Finance Minister and Deputy Prime Minister Chrystia Freeland ordered the timeout in parliament on Wednesday, hours after the AIIB’s global communications chief, a Canadian, announced on Twitter that he was resigning over the hegemony of the Chinese Communist Party.
“I have tendered my resignation as head of global communications for [la Banque]. As a Canadian patriot this was my only option,” wrote Bob Pickard in a tweet posted overnight Tuesday-Wednesday (Eastern Daylight Time).

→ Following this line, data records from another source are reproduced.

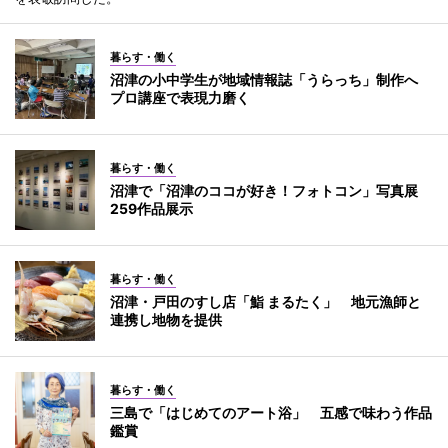
暮らす・働く
沼津の小中学生が地域情報誌「うらっち」制作へ
プロ講座で表現力磨く
暮らす・働く
沼津で「沼津のココが好き！フォトコン」写真展
259作品展示
暮らす・働く
沼津・戸田のすし店「鮨 まるたく」 地元漁師と
連携し地物を提供
暮らす・働く
三島で「はじめてのアート浴」 五感で味わう作品
鑑賞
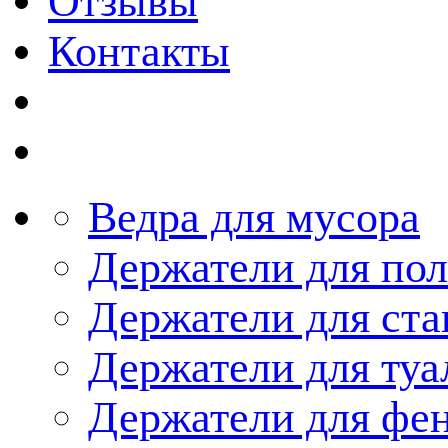
Отзывы
Контакты
Ведра для мусора
Держатели для по
Держатели для ста
Держатели для туа
Держатели для фе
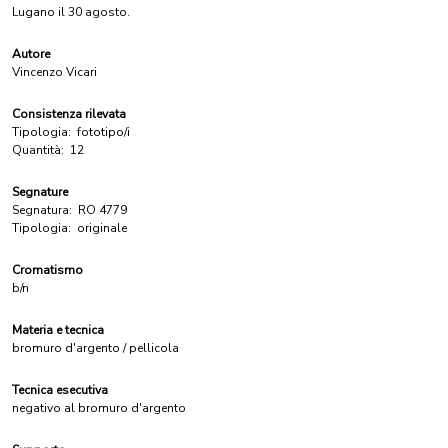
Lugano il 30 agosto.
Autore
Vincenzo Vicari
Consistenza rilevata
Tipologia:
fototipo/i
Quantità:
12
Segnature
Segnatura:
RO 4779
Tipologia:
originale
Cromatismo
b/n
Materia e tecnica
bromuro d'argento / pellicola
Tecnica esecutiva
negativo al bromuro d'argento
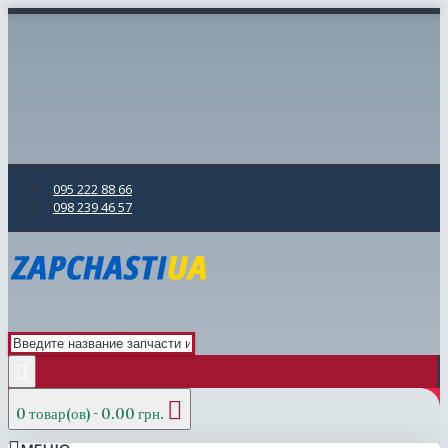
095 222 88 66
098 239 46 57
0 товар(ов) - 0.00 грн.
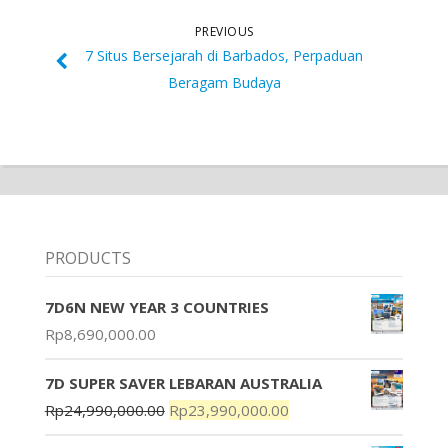
PREVIOUS
7 Situs Bersejarah di Barbados, Perpaduan
Beragam Budaya
PRODUCTS
7D6N NEW YEAR 3 COUNTRIES
Rp
8,690,000.00
7D SUPER SAVER LEBARAN AUSTRALIA
Rp
24,990,000.00
Rp
23,990,000.00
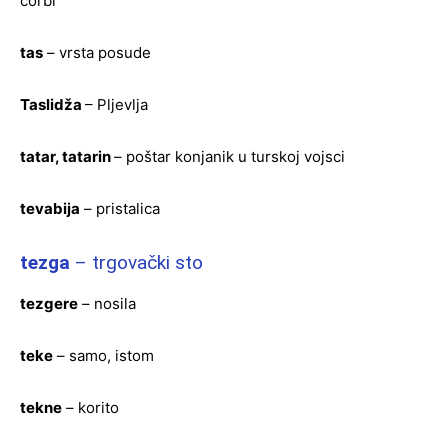
čorbi
tas
– vrsta posude
Taslidža
– Pljevlja
tatar, tatarin
– poštar konjanik u turskoj vojsci
tevabija
– pristalica
tezga
– trgovački sto
tezgere
– nosila
teke
– samo, istom
tekne
– korito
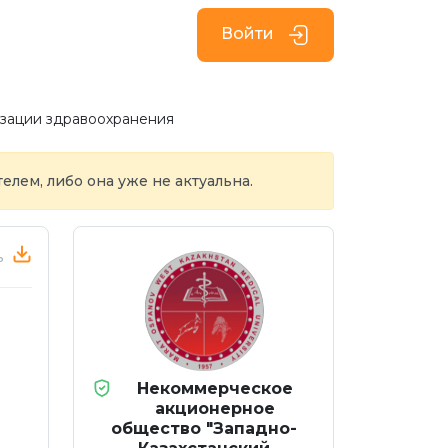
Войти
изации здравоохранения
елем, либо она уже не актуальна.
ь
Некоммерческое
акционерное
общество "Западно-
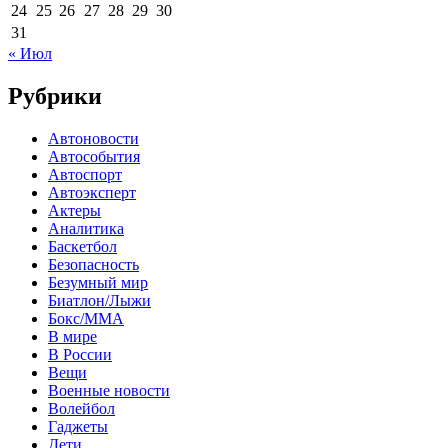
24
25
26
27
28
29
30
31
« Июл
Рубрики
Автоновости
Автособытия
Автоспорт
Автоэксперт
Актеры
Аналитика
Баскетбол
Безопасность
Безумный мир
Биатлон/Лыжи
Бокс/MMA
В мире
В России
Вещи
Военные новости
Волейбол
Гаджеты
Дети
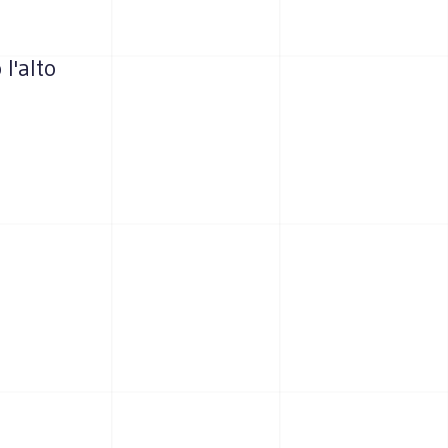
l'alto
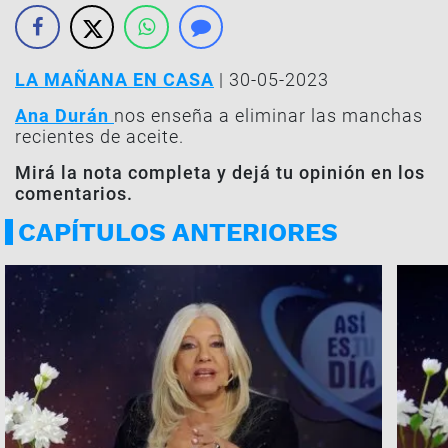
LA MAÑANA EN CASA
| 30-05-2023
Ana Durán
nos enseña a eliminar las manchas
recientes de aceite.
Mirá la nota completa y dejá tu opinión en los
comentarios.
CAPÍTULOS ANTERIORES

“The Bank is dominated by Communist Party members and also has one of the most toxic cultures imaginable. I do not believe that my country’s interests are served by its membership in the AIIB,” he continued in the same tweet.
In Ottawa, Minister Freeland assured that the membership review would be carried out “promptly”, and said that she did not rule out any options at the end of the exercise. Canada, she also stressed, “will discuss this matter with its allies and partners who are members of the Bank”.
Created in January 2016 and based in Beijing, the AIIB is a multilateral development bank focused on economic development through infrastructure financing in Asia, it is described on a Canadian government website.
It has 102 member countries and potential members, including 57 founding members, including Australia, China, France, Germany, India, Italy, South Korea and the United Kingdom, and it received a AAA credit rating from S&P, Moody’s and Fitch, is explained on the same site.
The Trudeau government joined in March 2018.
All the leaders who have succeeded at the helm of the Conservative Party, from Andrew Scheer to Pierre Poilievre via Erin O’Toole, have urged him to step down.